> _About this exercise_:
Check each line of the records for "Table"; collect those that have it.

• • •

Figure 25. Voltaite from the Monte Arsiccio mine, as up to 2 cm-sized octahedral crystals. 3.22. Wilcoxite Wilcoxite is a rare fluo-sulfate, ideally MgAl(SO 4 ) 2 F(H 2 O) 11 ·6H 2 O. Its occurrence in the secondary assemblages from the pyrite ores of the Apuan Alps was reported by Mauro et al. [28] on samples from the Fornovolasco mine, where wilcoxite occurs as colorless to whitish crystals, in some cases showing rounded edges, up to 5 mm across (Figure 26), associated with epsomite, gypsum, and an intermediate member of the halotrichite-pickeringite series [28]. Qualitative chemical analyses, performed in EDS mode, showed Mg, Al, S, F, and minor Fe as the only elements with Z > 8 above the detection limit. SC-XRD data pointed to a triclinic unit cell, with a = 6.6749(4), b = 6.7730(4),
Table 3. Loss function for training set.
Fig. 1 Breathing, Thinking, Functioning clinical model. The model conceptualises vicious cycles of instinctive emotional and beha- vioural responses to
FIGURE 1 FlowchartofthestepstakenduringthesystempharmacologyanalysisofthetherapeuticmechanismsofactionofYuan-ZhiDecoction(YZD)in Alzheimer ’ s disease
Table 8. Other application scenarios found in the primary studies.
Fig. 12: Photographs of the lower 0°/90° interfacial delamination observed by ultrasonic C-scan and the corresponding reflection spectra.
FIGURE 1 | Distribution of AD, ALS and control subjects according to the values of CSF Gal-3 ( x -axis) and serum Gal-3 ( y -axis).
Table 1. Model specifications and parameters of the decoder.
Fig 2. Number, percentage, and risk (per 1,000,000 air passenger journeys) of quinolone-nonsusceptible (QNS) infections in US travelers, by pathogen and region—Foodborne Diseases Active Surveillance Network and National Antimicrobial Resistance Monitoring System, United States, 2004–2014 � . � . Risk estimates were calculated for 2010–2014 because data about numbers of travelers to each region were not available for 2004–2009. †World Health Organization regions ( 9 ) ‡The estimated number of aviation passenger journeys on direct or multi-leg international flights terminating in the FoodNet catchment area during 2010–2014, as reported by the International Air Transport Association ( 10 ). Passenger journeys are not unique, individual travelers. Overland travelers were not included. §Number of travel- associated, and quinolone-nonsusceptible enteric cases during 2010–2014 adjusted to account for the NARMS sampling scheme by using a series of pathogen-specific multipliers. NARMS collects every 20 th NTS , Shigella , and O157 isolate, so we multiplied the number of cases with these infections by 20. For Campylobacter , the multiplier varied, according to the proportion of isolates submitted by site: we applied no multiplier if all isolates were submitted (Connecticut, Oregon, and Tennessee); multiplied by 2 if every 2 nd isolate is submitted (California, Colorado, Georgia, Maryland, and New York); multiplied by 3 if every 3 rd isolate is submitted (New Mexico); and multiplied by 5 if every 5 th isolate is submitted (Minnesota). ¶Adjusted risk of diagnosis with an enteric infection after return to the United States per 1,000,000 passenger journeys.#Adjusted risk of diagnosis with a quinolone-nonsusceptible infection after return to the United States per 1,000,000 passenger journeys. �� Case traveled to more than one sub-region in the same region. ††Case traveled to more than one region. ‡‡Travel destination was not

• • •

> _Result_:
Table 3. Loss function for training set.
Table 8. Other application scenarios found in the primary studies.
Table 1. Model specifications and parameters of the decoder.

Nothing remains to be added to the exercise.